- **GIVEN DATA**:
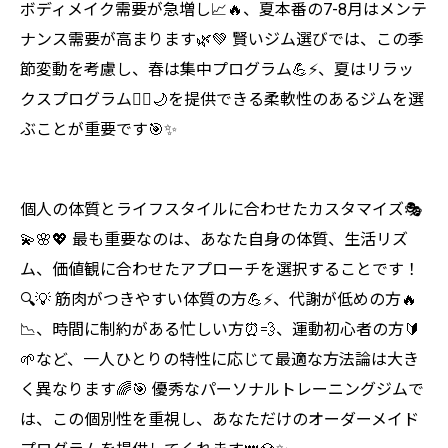
ボディメイク需要が急増し📈🔥、夏本番の7-8月はメンテ
ナンス需要が高まります🌿💚 賢いジム選びでは、この季
節変動を考慮し、春は集中プログラム💪⚡、夏はリラッ
クスプログラム🧘‍♀️🌙を提供できる柔軟性のあるジムを選
ぶことが重要です🎯✨
個人の体質とライフスタイルに合わせたカスタマイズ🎭
💫🌸💖 最も重要なのは、あなた自身の体質、生活リズ
ム、価値観に合わせたアプローチを選択することです！
🔍💡 筋肉がつきやすい体質の方💪⚡、代謝が低めの方🔥
📉、時間に制約がある忙しい方⏰💨、運動初心者の方🔰
🌱など、一人ひとりの特性に応じて最適な方法論は大き
く異なります🌈🎯 優秀なパーソナルトレーニングジムで
は、この個別性を重視し、あなただけのオーダーメイド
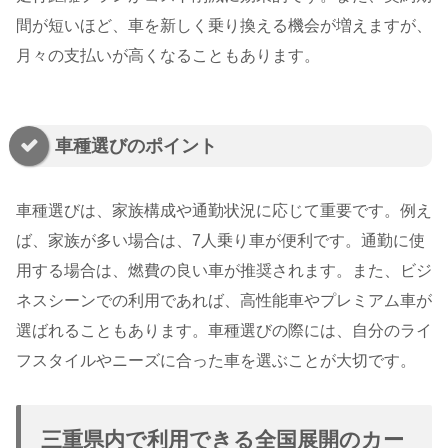
間が短いほど、車を新しく乗り換える機会が増えますが、
月々の支払いが高くなることもあります。
車種選びのポイント
車種選びは、家族構成や通勤状況に応じて重要です。例え
ば、家族が多い場合は、7人乗り車が便利です。通勤に使
用する場合は、燃費の良い車が推奨されます。また、ビジ
ネスシーンでの利用であれば、高性能車やプレミアム車が
選ばれることもあります。車種選びの際には、自分のライ
フスタイルやニーズに合った車を選ぶことが大切です。
三重県内で利用できる全国展開のカー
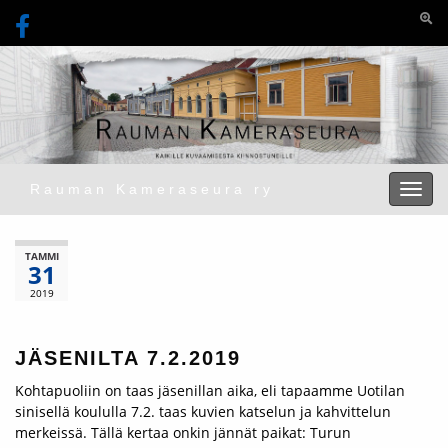
Togg
Rauman Kameraseura ry
Toggl
TAMMI
31
2019
JÄSENILTA 7.2.2019
Kohtapuoliin on taas jäsenillan aika, eli tapaamme Uotilan
sinisellä koululla 7.2. taas kuvien katselun ja kahvittelun
merkeissä. Tällä kertaa onkin jännät paikat: Turun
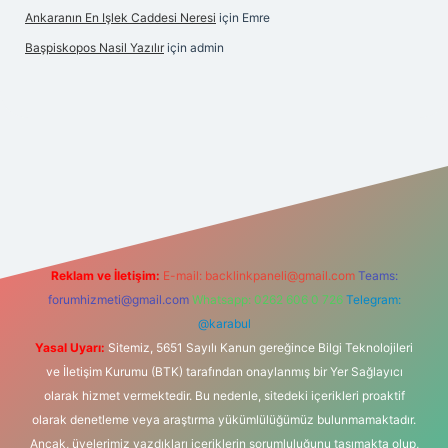
Ankaranın En Işlek Caddesi Neresi
için
Emre
Başpiskopos Nasil Yazılır
için
admin
/www.hiltonbetx.org/
Reklam ve İletişim:
E-mail:
backlinkpaneli@gmail.com
Teams:
forumhizmeti@gmail.com
Whatsapp: 0262 606 0 726
Telegram:
@karabul
Yasal Uyarı:
Sitemiz, 5651 Sayılı Kanun gereğince Bilgi Teknolojileri
ve İletişim Kurumu (BTK) tarafından onaylanmış bir Yer Sağlayıcı
olarak hizmet vermektedir. Bu nedenle, sitedeki içerikleri proaktif
olarak denetleme veya araştırma yükümlülüğümüz bulunmamaktadır.
Ancak, üyelerimiz yazdıkları içeriklerin sorumluluğunu taşımakta olup,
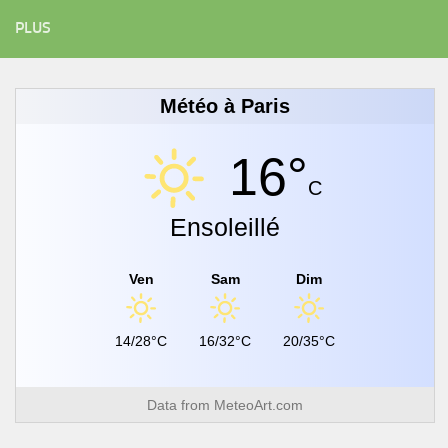
PLUS
Météo à Paris
16°
C
Ensoleillé
Ven
Sam
Dim
14/28°C
16/32°C
20/35°C
Data from
MeteoArt.com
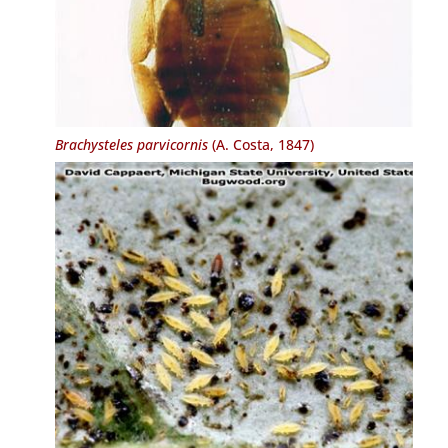
Brachysteles parvicornis
(A. Costa, 1847)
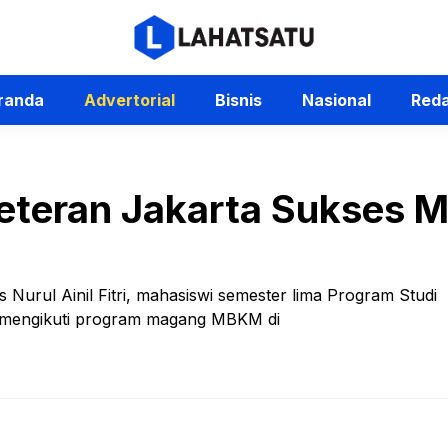
randa
Advertorial
Bisnis
Nasional
Reda
teran Jakarta Sukses M
es Nurul Ainil Fitri, mahasiswi semester lima Program Studi
a mengikuti program magang MBKM di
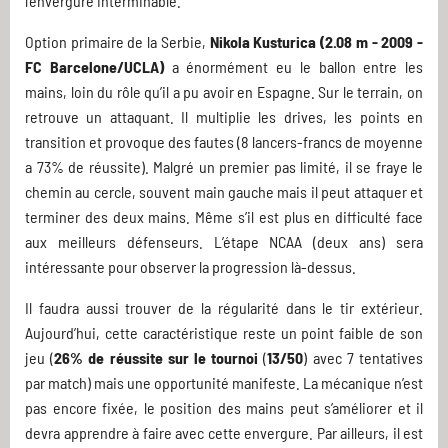
l’envergure interminable.
Option primaire de la Serbie,
Nikola Kusturica (2.08 m - 2009 -
FC Barcelone/UCLA)
a énormément eu le ballon entre les
mains, loin du rôle qu’il a pu avoir en Espagne. Sur le terrain, on
retrouve un attaquant. Il multiplie les drives, les points en
transition et provoque des fautes (8 lancers-francs de moyenne
a 73% de réussite). Malgré un premier pas limité, il se fraye le
chemin au cercle, souvent main gauche mais il peut attaquer et
terminer des deux mains. Même s’il est plus en difficulté face
aux meilleurs défenseurs. L’étape NCAA (deux ans) sera
intéressante pour observer la progression là-dessus.
Il faudra aussi trouver de la régularité dans le tir extérieur.
Aujourd’hui, cette caractéristique reste un point faible de son
jeu (
26% de réussite sur le tournoi
(
13/50
) avec 7 tentatives
par match) mais une opportunité manifeste. La mécanique n’est
pas encore fixée, le position des mains peut s’améliorer et il
devra apprendre à faire avec cette envergure. Par ailleurs, il est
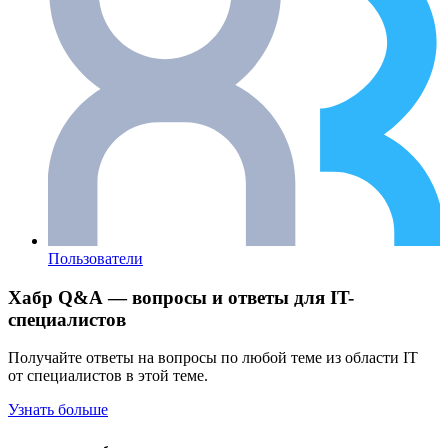
Пользователи
Хабр Q&A — вопросы и ответы для IT-
специалистов
Получайте ответы на вопросы по любой теме из области IT
от специалистов в этой теме.
Узнать больше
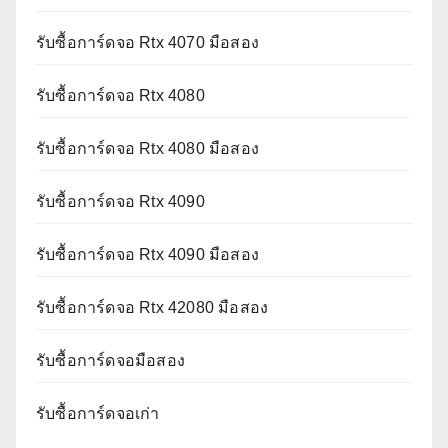
รับซื้อการ์ดจอ Rtx 4070 มือสอง
รับซื้อการ์ดจอ Rtx 4080
รับซื้อการ์ดจอ Rtx 4080 มือสอง
รับซื้อการ์ดจอ Rtx 4090
รับซื้อการ์ดจอ Rtx 4090 มือสอง
รับซื้อการ์ดจอ Rtx 42080 มือสอง
รับซื้อการ์ดจอมือสอง
รับซื้อการ์ดจอเก่า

- **TASK GOAL**:
Copy out all the entries precisely. No images.

- **SOLUTION FOR THIS TASK**:
ボディメイク需要が急増し📈🔥、夏本番の7-8月はメンテ
ナンス需要が高まります🌿💚 賢いジム選びでは、この季
節変動を考慮し、春は集中プログラム💪⚡、夏はリラッ
クスプログラム🧘‍♀️🌙を提供できる柔軟性のあるジムを選
ぶことが重要です🎯✨
個人の体質とライフスタイルに合わせたカスタマイズ🎭
💫🌸💖 最も重要なのは、あなた自身の体質、生活リズ
ム、価値観に合わせたアプローチを選択することです！
🔍💡 筋肉がつきやすい体質の方💪⚡、代謝が低めの方🔥
📉、時間に制約がある忙しい方⏰💨、運動初心者の方🔰
🌱など、一人ひとりの特性に応じて最適な方法論は大き
く異なります🌈🎯 優秀なパーソナルトレーニングジムで
は、この個別性を重視し、あなただけのオーダーメイド
間が短いほど、車を新しく乗り換える機会が増えますが、
月々の支払いが高くなることもあります。
車種選びのポイント
車種選びは、家族構成や通勤状況に応じて重要です。例え
ば、家族が多い場合は、7人乗り車が便利です。通勤に使
用する場合は、燃費の良い車が推奨されます。また、ビジ
ネスシーンでの利用であれば、高性能車やプレミアム車が
選ばれることもあります。車種選びの際には、自分のライ
フスタイルやニーズに合った車を選ぶことが大切です。
三重県内で利用できる全国展開のカー
Togg
Rauman Kameraseura ry
Toggl
TAMMI
31
2019
JÄSENILTA 7.2.2019
Kohtapuoliin on taas jäsenillan aika, eli tapaamme Uotilan
sinisellä koululla 7.2. taas kuvien katselun ja kahvittelun
merkeissä. Tällä kertaa onkin jännät paikat: Turun
Ankaranın En Işlek Caddesi Neresi
için
Emre
Başpiskopos Nasil Yazılır
için
admin
/www.hiltonbetx.org/
Reklam ve İletişim:
E-mail:
backlinkpaneli@gmail.com
Teams:
forumhizmeti@gmail.com
Whatsapp: 0262 606 0 726
Telegram:
@karabul
Yasal Uyarı:
Sitemiz, 5651 Sayılı Kanun gereğince Bilgi Teknolojileri
ve İletişim Kurumu (BTK) tarafından onaylanmış bir Yer Sağlayıcı
olarak hizmet vermektedir. Bu nedenle, sitedeki içerikleri proaktif
olarak denetleme veya araştırma yükümlülüğümüz bulunmamaktadır.
Ancak, üyelerimiz yazdıkları içeriklerin sorumluluğunu taşımakta olup,
PLUS
Météo à Paris
16°
C
Ensoleillé
Ven
Sam
Dim
14/28°C
16/32°C
20/35°C
Data from
MeteoArt.com
Brachysteles parvicornis
(A. Costa, 1847)
randa
Advertorial
Bisnis
Nasional
Reda
teran Jakarta Sukses M
es Nurul Ainil Fitri, mahasiswi semester lima Program Studi
a mengikuti program magang MBKM di
l’envergure interminable.
Option primaire de la Serbie,
Nikola Kusturica (2.08 m - 2009 -
FC Barcelone/UCLA)
a énormément eu le ballon entre les
mains, loin du rôle qu’il a pu avoir en Espagne. Sur le terrain, on
retrouve un attaquant. Il multiplie les drives, les points en
transition et provoque des fautes (8 lancers-francs de moyenne
a 73% de réussite). Malgré un premier pas limité, il se fraye le
chemin au cercle, souvent main gauche mais il peut attaquer et
terminer des deux mains. Même s’il est plus en difficulté face
aux meilleurs défenseurs. L’étape NCAA (deux ans) sera
intéressante pour observer la progression là-dessus.
Il faudra aussi trouver de la régularité dans le tir extérieur.
Aujourd’hui, cette caractéristique reste un point faible de son
jeu (
26% de réussite sur le tournoi
(
13/50
) avec 7 tentatives
par match) mais une opportunité manifeste. La mécanique n’est
pas encore fixée, le position des mains peut s’améliorer et il
devra apprendre à faire avec cette envergure. Par ailleurs, il est
Пользователи
Хабр Q&A — вопросы и ответы для IT-
специалистов
Получайте ответы на вопросы по любой теме из области IT
от специалистов в этой теме.
Узнать больше
รับซื้อการ์ดจอ Rtx 4070 มือสอง
รับซื้อการ์ดจอ Rtx 4080
รับซื้อการ์ดจอ Rtx 4080 มือสอง
รับซื้อการ์ดจอ Rtx 4090
รับซื้อการ์ดจอ Rtx 4090 มือสอง
รับซื้อการ์ดจอ Rtx 42080 มือสอง
รับซื้อการ์ดจอมือสอง
รับซื้อการ์ดจอเก่า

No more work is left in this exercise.